The result was a stable financial base for the growth and improvement of health care systems across the nation. Communities had money for hospitals and infrastructure. The medical profession was able to upgrade its capabilities, do more research, and professionalize care. Financing was handled by a growing private insurance industry that was dominated by nonprofit-style carriers.
There was another, less noticed outcome of America’s health care evolution. Health care professionals began to enjoy a new upper-middle-class status, and health-insurance executives became increasingly acquisitive as they gained control of significant pools of health-insurance reserves. Eventually a system that had been nonprofit in character morphed into a for-profit enterprise, with costs spiraling out of control as the health-insurance industry became concerned with the bottom line rather than providing a real health care benefit to working Americans.
Rife with inefficiency and shaped by the drive for profit and exorbitant executive compensation, the private financing system is inherently ill equipped to provide equitable health care for all of America’s population, let alone to continue to provide it affordably to workers with a union contract. As the costs of care have increased, often much more rapidly than the rate of inflation, the deficiencies of a system that relies disproportionately on employer-based financing have become more apparent.

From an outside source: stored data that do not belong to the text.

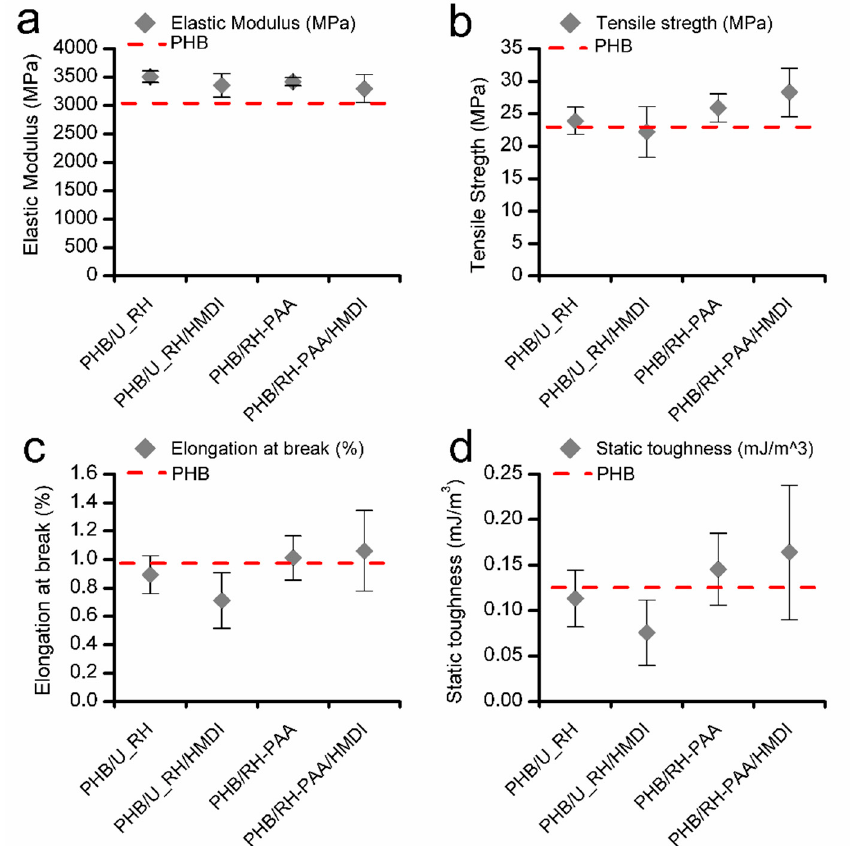
Figure 7. ( a ) Elastic modulus, ( b ) tensile strength, ( c ) elongation at break, and ( d ) static toughness of neat PHB, PHB/U_RH, and PHB/T_RH composites with and without reactive agents.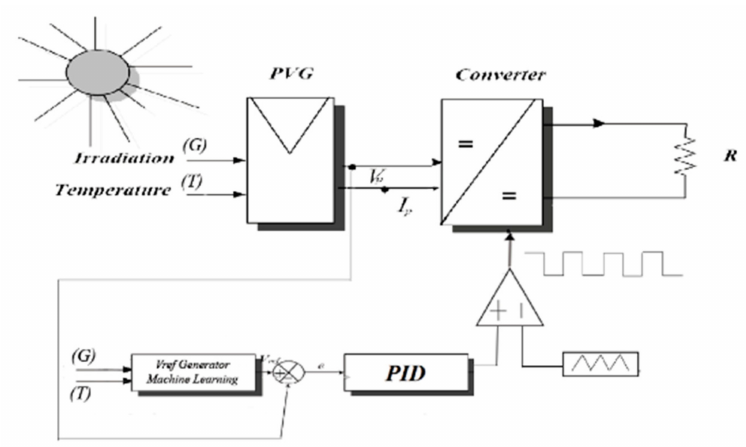
Figure 1. Proposed maximum power point tracking (MPPT) system.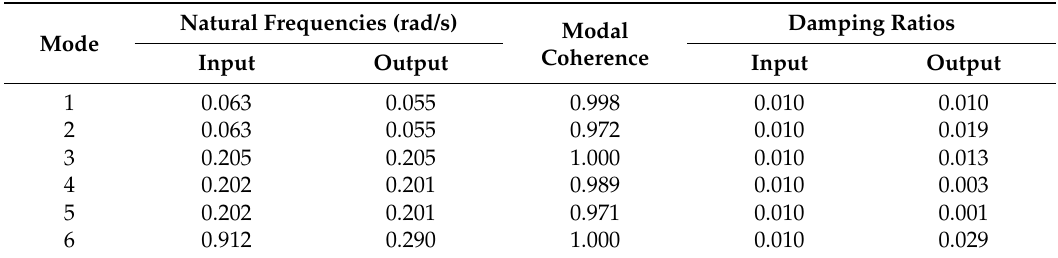
Table 6. Evaluation of FDD efficiency for the first case.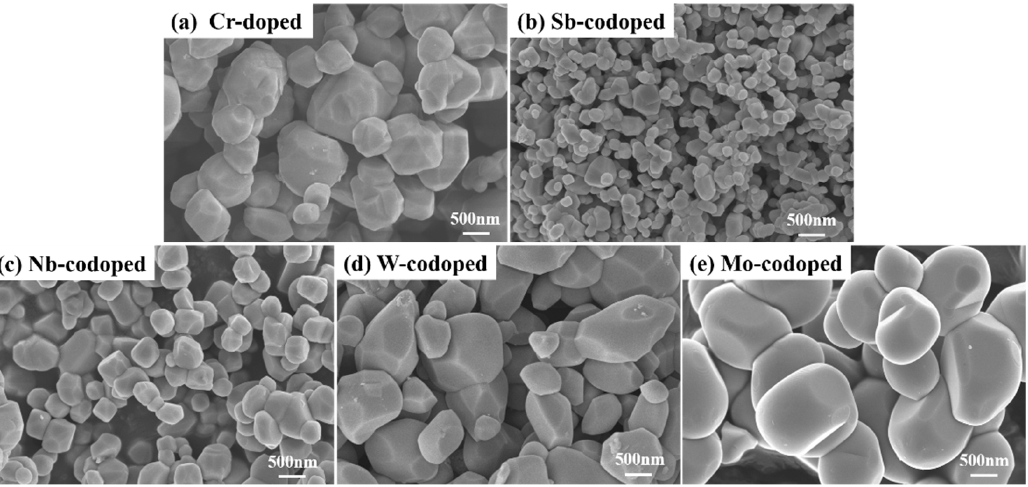
Figure 6. SEM images of the Cr-doped TiO 2 pigments without ( a ) and with counterions: ( b ) Sb, ( c ) Nb, ( d ) W and ( e ) Mo. The synthesized Ti 0.9 Cr 0.1 O 2 and Ti 0.8 Cr 0.1 M 0.1 O 2 (M = Sb, Nb, W, and Mo)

The inefficiency and rising costs of the American health care system have ripple effects throughout the economy, affecting not only unions but all Americans. Health care costs impede efforts to reverse the United States’ massive trade deficits, which are further eroding competitiveness and well-paying jobs. Our product and service costs are driven up by the refusal to implement an efficient health care system. Some estimates cite the waste in our health care system as representing as much as 7 percent of the nation’s productive capacity (gross domestic product). Since we are a debtor nation, these costs flow directly into the national debt and further weaken our national financial strength.
The best face that can be put on the unwillingness of corporate executives to abandon our broken system in favor of universal health care is their misbegotten belief that the current system can be stabilized enough to make the costs amenable to effective business planning. Yet, in reality, as things stand today, businesses have no leverage whatsoever over either quality or price. Their only “control” is over the amount of coverage they will pay for—an approach they all too frequently default to in contract negotiations.
A national single-payer system would relieve corporations of the burden of health-insurance administration, stabilize costs, and give corporations the global level playing field they want. Businesses can play a major role in solving the health care dilemma, therefore, by overcoming their blind resistance to a national system and insisting instead that a national plan be designed that provides their employees with proper coverage without runaway costs. Universal coverage through a single-payer system offers the best hope of achieving these goals.
Adapted from 10 Excellent Reasons for National Health Care.